• **What to work on**
Write out, from the entries below, exactly the lines that run between the lines holding "middle pip: (165, 180)" and "pinky tip: (198, 180)", inclusive, and stop there.

• **Information supplied**
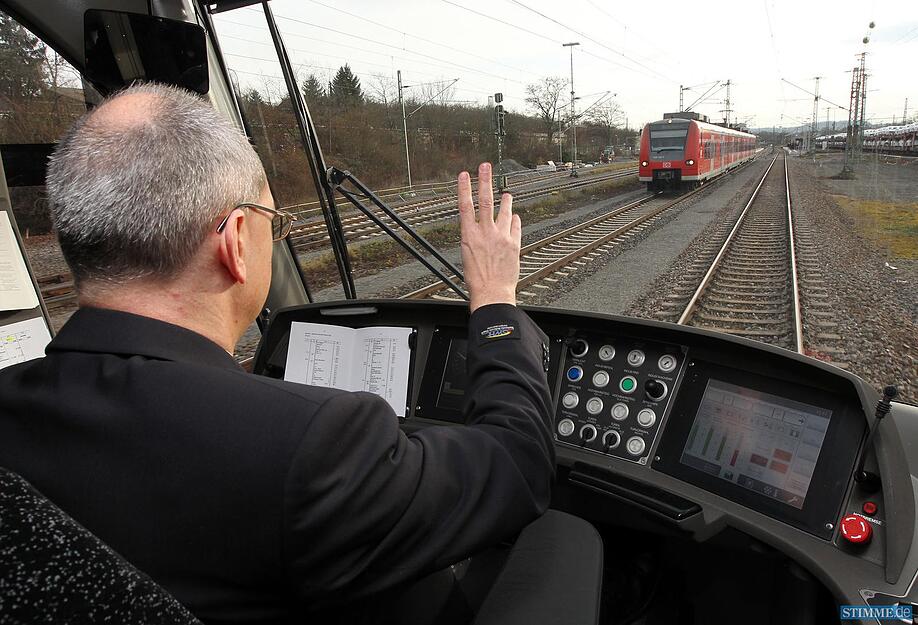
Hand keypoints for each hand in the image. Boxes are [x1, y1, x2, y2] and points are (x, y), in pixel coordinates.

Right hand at [457, 163, 521, 311]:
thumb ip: (473, 239)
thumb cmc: (477, 280)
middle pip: (485, 200)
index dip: (464, 188)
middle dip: (485, 180)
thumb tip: (477, 229)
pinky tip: (516, 217)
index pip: (465, 206)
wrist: (492, 293)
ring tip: (506, 194)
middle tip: (486, 166)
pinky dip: (516, 220)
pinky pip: (516, 226)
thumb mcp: (467, 256)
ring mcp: (501, 236)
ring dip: (506, 201)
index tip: (464, 174)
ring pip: (504, 211)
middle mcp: (485, 233)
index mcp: (469, 236)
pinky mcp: (514, 243)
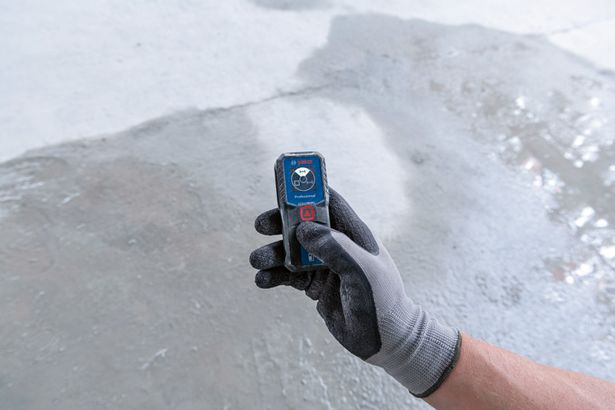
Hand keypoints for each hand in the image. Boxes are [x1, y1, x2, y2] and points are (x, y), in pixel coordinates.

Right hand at [250, 188, 460, 396]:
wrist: (385, 338)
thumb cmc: (382, 299)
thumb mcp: (362, 271)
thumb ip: (335, 248)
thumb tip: (304, 229)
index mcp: (352, 233)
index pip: (328, 202)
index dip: (307, 191)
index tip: (284, 187)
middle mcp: (336, 245)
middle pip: (302, 224)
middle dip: (279, 223)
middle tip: (261, 226)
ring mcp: (324, 265)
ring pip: (290, 251)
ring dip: (271, 253)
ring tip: (257, 262)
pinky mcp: (314, 286)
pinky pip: (288, 275)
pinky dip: (274, 276)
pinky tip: (262, 281)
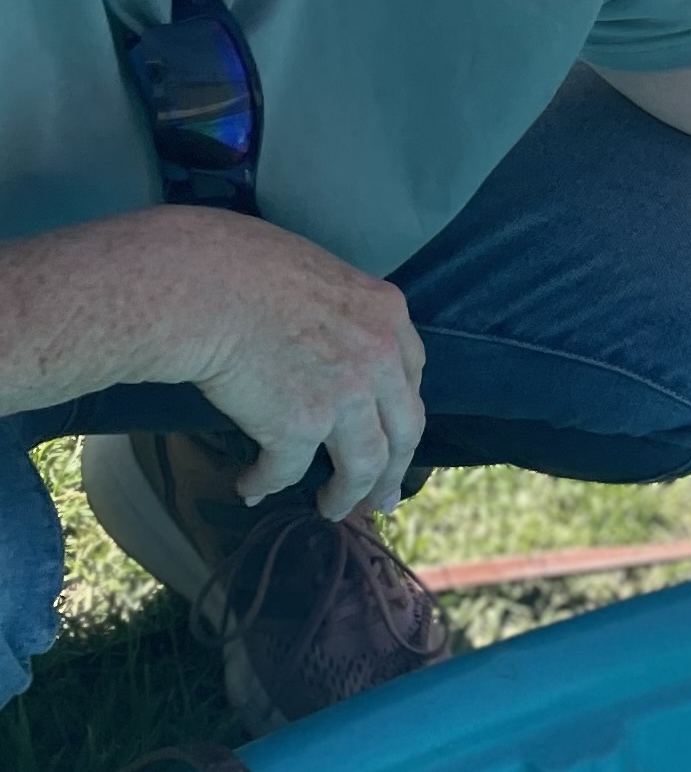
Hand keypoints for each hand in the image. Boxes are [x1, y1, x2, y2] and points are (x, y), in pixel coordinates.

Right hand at [153, 213, 427, 517]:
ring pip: (363, 464)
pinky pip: (287, 470)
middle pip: (404, 429)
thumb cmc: (236, 261)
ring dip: (348, 494)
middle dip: (395, 469)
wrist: (197, 283)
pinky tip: (251, 489)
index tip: (397, 435)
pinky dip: (267, 483)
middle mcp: (378, 358)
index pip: (411, 374)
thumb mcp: (314, 273)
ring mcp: (344, 396)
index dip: (401, 411)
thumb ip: (335, 311)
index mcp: (387, 314)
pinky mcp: (299, 426)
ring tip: (332, 510)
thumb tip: (317, 335)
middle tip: (385, 498)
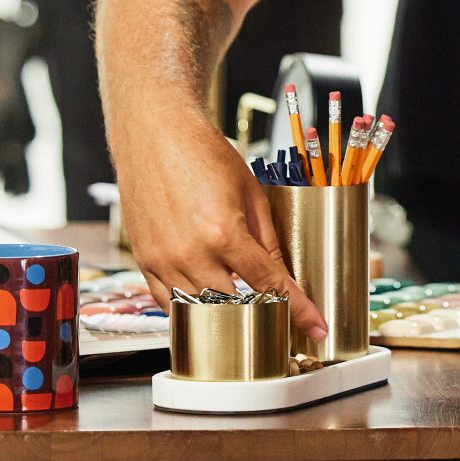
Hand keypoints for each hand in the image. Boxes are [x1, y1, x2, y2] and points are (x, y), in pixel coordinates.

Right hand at [118, 107, 325, 341]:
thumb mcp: (250, 192)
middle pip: (234, 308)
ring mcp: (163, 260)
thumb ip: (267, 239)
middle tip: (279, 320)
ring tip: (244, 315)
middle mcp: (191, 252)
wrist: (154, 133)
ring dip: (226, 318)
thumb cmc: (202, 154)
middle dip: (262, 319)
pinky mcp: (144, 260)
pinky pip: (168, 303)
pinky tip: (207, 306)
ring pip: (200, 312)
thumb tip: (284, 275)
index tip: (315, 327)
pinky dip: (191, 310)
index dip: (298, 309)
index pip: (269, 284)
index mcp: (224, 232)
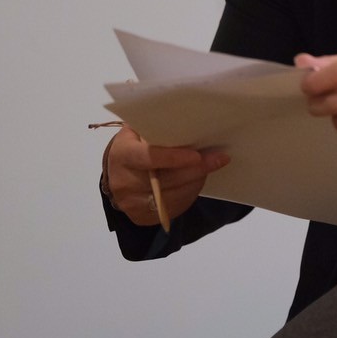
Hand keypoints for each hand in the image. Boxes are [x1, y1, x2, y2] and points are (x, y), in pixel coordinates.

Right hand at [104, 125, 228, 227]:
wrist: (117, 174)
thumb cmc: (132, 145)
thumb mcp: (136, 131)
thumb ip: (155, 127)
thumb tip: (188, 120)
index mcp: (122, 155)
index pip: (149, 157)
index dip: (174, 157)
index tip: (197, 155)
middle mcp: (124, 183)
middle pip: (165, 180)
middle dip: (195, 170)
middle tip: (219, 158)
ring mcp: (132, 204)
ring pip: (173, 196)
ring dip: (196, 181)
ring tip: (212, 166)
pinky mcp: (142, 217)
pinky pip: (173, 207)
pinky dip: (189, 193)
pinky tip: (198, 180)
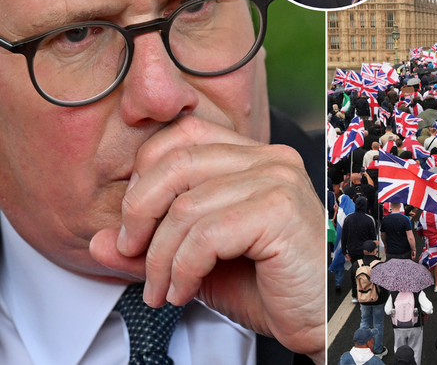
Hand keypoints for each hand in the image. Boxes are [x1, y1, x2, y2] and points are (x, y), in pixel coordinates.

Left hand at [89, 116, 324, 361]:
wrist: (323, 319)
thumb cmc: (273, 288)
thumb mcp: (198, 266)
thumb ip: (151, 249)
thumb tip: (97, 241)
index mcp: (254, 158)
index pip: (184, 134)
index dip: (145, 175)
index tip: (133, 224)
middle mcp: (270, 160)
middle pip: (177, 161)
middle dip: (138, 212)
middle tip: (131, 254)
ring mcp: (279, 182)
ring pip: (186, 206)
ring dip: (159, 257)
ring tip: (162, 288)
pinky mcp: (281, 212)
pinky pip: (207, 234)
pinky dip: (183, 269)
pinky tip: (185, 290)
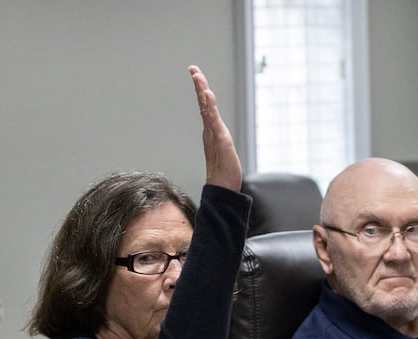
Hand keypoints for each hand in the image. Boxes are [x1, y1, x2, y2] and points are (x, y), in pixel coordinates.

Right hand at [190, 65, 241, 191]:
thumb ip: (219, 144)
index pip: (205, 107)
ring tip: (197, 76)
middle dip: (198, 85)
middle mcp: (210, 130)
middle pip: (203, 103)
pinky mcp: (219, 139)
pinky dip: (209, 105)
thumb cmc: (224, 174)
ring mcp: (213, 134)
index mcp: (211, 131)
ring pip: (206, 108)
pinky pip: (213, 118)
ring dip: (202, 90)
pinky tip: (207, 93)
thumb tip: (216, 140)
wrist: (223, 189)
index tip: (196, 75)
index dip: (201, 91)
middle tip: (193, 69)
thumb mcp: (223, 153)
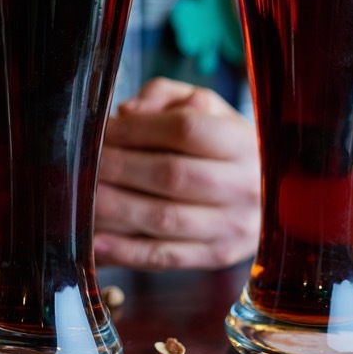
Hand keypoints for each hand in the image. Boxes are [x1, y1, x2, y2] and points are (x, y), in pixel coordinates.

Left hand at [94, 77, 259, 269]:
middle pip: (172, 175)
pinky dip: (126, 250)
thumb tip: (128, 112)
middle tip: (87, 162)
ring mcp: (233, 227)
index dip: (139, 129)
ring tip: (85, 196)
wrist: (267, 195)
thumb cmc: (221, 142)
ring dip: (116, 207)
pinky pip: (164, 256)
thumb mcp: (201, 106)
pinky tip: (95, 240)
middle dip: (120, 167)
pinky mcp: (216, 256)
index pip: (187, 130)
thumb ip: (163, 97)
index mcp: (244, 143)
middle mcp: (246, 186)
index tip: (106, 129)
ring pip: (165, 218)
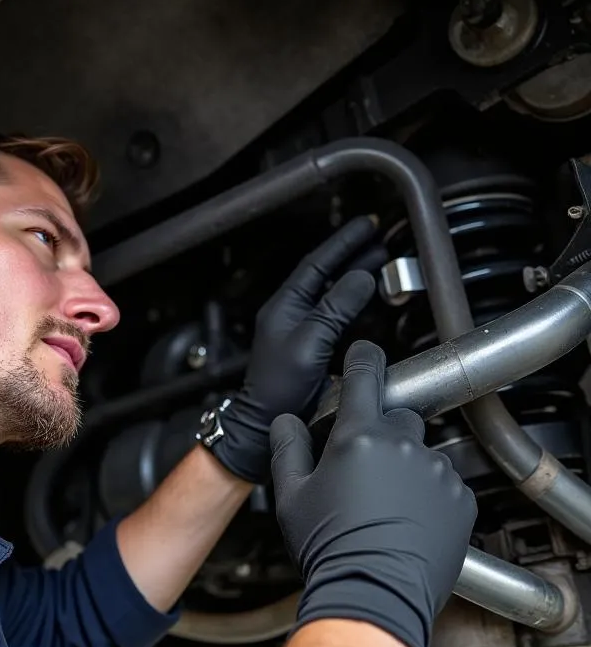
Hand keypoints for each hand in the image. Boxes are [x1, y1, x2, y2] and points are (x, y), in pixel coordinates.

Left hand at [206, 216, 382, 483]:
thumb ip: (334, 309)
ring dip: (356, 274)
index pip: (317, 263)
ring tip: (381, 258)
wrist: (266, 421)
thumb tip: (360, 277)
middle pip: (326, 273)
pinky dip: (355, 300)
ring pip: (332, 291)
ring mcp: (300, 328)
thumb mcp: (309, 343)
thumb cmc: (279, 387)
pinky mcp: (311, 345)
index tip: (365, 226)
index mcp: (285, 305)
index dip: (342, 243)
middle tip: (379, 236)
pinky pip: (336, 312)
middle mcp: (291, 312)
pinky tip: (370, 295)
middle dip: (352, 253)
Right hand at [269, 340, 476, 646]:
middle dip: (380, 427)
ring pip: (420, 449)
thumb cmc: (329, 547)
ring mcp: (436, 472)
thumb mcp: (290, 495)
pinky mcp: (459, 499)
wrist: (374, 595)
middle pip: (396, 413)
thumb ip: (287, 447)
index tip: (363, 353)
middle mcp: (403, 445)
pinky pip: (442, 480)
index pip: (365, 374)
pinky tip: (406, 516)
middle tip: (362, 460)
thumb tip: (286, 421)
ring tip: (384, 500)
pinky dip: (427, 491)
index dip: (362, 357)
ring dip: (404, 462)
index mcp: (358, 436)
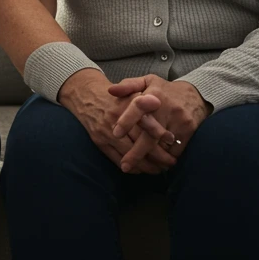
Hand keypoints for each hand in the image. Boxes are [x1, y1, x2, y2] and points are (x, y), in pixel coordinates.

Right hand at [57, 70, 176, 170]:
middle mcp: (115, 120)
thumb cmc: (115, 96)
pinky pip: (117, 160)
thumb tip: (157, 102)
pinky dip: (131, 167)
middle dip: (158, 157)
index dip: (160, 136)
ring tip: (160, 169)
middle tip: (170, 163)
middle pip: (140, 143)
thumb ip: (143, 98)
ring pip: (129, 155)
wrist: (86, 95)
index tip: (172, 142)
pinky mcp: (99, 142)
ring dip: (146, 166)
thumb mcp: (130, 90)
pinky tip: (142, 169)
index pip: (146, 125)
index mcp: (125, 106)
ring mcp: (105, 132)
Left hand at [108, 76, 211, 173]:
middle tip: (125, 165)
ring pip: (162, 146)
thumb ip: (128, 86)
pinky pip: (175, 150)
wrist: (196, 94)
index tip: (115, 134)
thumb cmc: (165, 90)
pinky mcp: (189, 131)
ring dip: (150, 159)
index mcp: (154, 94)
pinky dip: (164, 158)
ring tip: (137, 168)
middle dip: (136, 152)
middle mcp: (167, 108)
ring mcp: (179, 121)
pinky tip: (155, 164)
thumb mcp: (147, 81)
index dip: (126, 121)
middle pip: (150, 135)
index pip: (138, 107)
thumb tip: (111, 90)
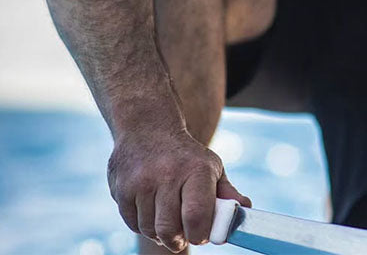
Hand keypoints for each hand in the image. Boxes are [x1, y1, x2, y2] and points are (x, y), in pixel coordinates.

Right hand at [107, 127, 250, 251]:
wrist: (147, 128)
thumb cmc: (185, 155)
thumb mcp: (210, 167)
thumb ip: (226, 192)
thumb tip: (246, 210)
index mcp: (196, 169)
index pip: (196, 217)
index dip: (200, 234)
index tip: (201, 234)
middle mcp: (167, 174)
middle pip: (170, 231)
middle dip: (178, 239)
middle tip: (183, 231)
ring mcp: (141, 182)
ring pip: (150, 230)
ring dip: (160, 231)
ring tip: (167, 213)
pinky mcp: (121, 189)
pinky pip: (132, 224)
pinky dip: (142, 223)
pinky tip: (150, 206)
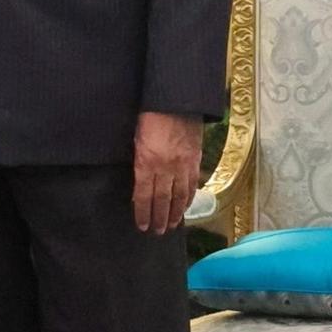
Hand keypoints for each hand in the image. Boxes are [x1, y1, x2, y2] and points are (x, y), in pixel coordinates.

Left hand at [132, 111, 202, 234]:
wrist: (177, 100)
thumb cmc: (150, 115)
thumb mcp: (136, 137)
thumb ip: (138, 160)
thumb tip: (139, 181)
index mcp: (147, 161)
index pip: (144, 195)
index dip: (143, 212)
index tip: (142, 226)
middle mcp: (166, 167)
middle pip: (162, 199)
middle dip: (159, 218)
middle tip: (157, 232)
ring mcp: (183, 165)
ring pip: (179, 196)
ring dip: (174, 213)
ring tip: (171, 226)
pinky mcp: (195, 160)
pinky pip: (192, 184)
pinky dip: (188, 198)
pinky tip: (184, 207)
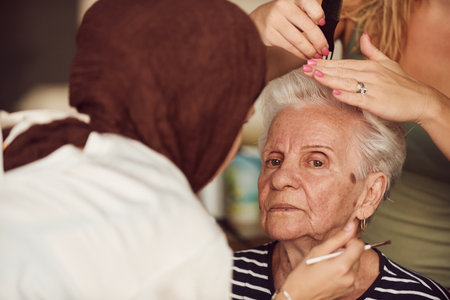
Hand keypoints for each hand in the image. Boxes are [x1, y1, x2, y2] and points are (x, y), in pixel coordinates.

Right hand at [250, 0, 327, 59]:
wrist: (258, 19)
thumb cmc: (281, 14)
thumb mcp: (294, 8)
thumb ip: (308, 15)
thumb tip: (324, 33)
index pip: (310, 5)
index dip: (319, 15)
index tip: (323, 24)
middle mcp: (283, 7)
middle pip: (307, 26)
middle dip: (319, 40)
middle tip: (325, 49)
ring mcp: (275, 20)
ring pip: (298, 39)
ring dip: (310, 50)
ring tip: (316, 55)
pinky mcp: (269, 34)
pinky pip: (289, 46)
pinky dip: (299, 53)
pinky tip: (305, 55)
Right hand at [276, 221, 363, 299]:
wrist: (298, 297)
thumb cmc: (303, 275)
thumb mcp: (317, 251)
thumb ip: (337, 238)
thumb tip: (351, 226)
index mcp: (342, 265)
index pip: (359, 245)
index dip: (349, 240)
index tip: (339, 242)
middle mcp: (350, 276)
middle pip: (358, 254)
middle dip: (346, 251)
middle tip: (328, 255)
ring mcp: (350, 285)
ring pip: (355, 264)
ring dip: (345, 261)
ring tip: (328, 265)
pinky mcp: (349, 290)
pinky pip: (351, 274)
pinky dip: (344, 271)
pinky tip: (330, 274)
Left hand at [303, 33, 449, 158]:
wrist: (421, 100)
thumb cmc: (403, 84)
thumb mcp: (388, 63)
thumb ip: (372, 51)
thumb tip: (364, 36)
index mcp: (370, 66)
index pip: (343, 63)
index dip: (325, 63)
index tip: (310, 62)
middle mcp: (370, 75)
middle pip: (342, 71)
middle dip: (322, 69)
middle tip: (305, 68)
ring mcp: (373, 88)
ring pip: (347, 82)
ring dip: (330, 78)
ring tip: (314, 75)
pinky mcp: (376, 102)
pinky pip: (359, 98)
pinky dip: (347, 95)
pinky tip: (334, 92)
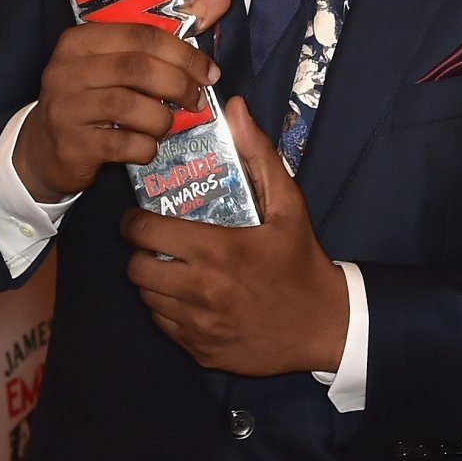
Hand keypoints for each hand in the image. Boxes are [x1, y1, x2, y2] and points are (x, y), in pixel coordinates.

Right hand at [14, 0, 228, 202]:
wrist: (45, 148)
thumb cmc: (93, 96)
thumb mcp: (121, 60)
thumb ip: (170, 30)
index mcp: (80, 41)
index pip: (141, 35)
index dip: (184, 52)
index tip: (209, 71)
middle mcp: (67, 70)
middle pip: (137, 68)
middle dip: (179, 84)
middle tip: (197, 99)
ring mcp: (65, 108)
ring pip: (129, 106)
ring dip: (162, 118)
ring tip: (168, 124)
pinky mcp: (71, 145)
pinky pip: (122, 144)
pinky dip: (146, 146)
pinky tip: (148, 145)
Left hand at [122, 98, 348, 374]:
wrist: (324, 326)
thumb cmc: (302, 262)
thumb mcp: (289, 206)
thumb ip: (258, 155)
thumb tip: (235, 109)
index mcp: (218, 250)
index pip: (145, 233)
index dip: (136, 223)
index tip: (145, 218)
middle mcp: (202, 291)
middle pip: (136, 268)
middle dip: (141, 252)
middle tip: (158, 245)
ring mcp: (198, 325)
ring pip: (147, 298)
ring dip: (154, 281)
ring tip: (174, 269)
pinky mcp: (199, 351)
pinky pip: (164, 325)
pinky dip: (168, 310)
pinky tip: (191, 298)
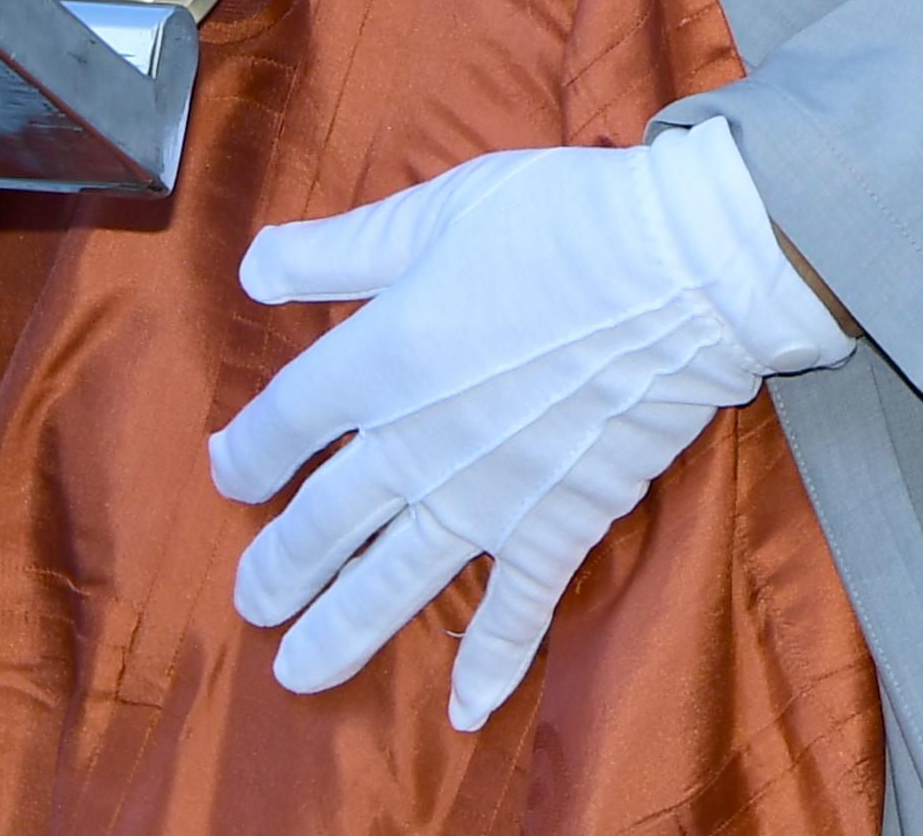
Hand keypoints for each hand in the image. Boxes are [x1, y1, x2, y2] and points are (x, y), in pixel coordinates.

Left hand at [205, 123, 852, 729]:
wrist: (687, 270)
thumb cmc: (564, 219)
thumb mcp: (438, 211)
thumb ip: (341, 251)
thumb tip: (253, 268)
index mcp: (377, 359)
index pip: (282, 424)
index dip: (247, 454)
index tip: (234, 472)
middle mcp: (415, 445)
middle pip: (322, 523)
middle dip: (280, 568)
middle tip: (254, 601)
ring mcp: (486, 495)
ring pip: (393, 581)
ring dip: (340, 631)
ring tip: (298, 672)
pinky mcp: (558, 521)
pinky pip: (518, 609)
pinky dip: (492, 662)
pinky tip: (468, 711)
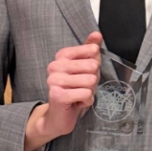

• **Solution to this task**
middle pip: (165, 180)
middle dip: (195, 170)
middle tip: (219, 158)
ring mcp: (132, 204)
ring pip: (173, 196)
ring dip: (196, 181)
ring tip: (212, 166)
pinky mcp: (142, 217)
pinky pip: (173, 207)
pinky dip: (189, 193)
pinky tip: (198, 180)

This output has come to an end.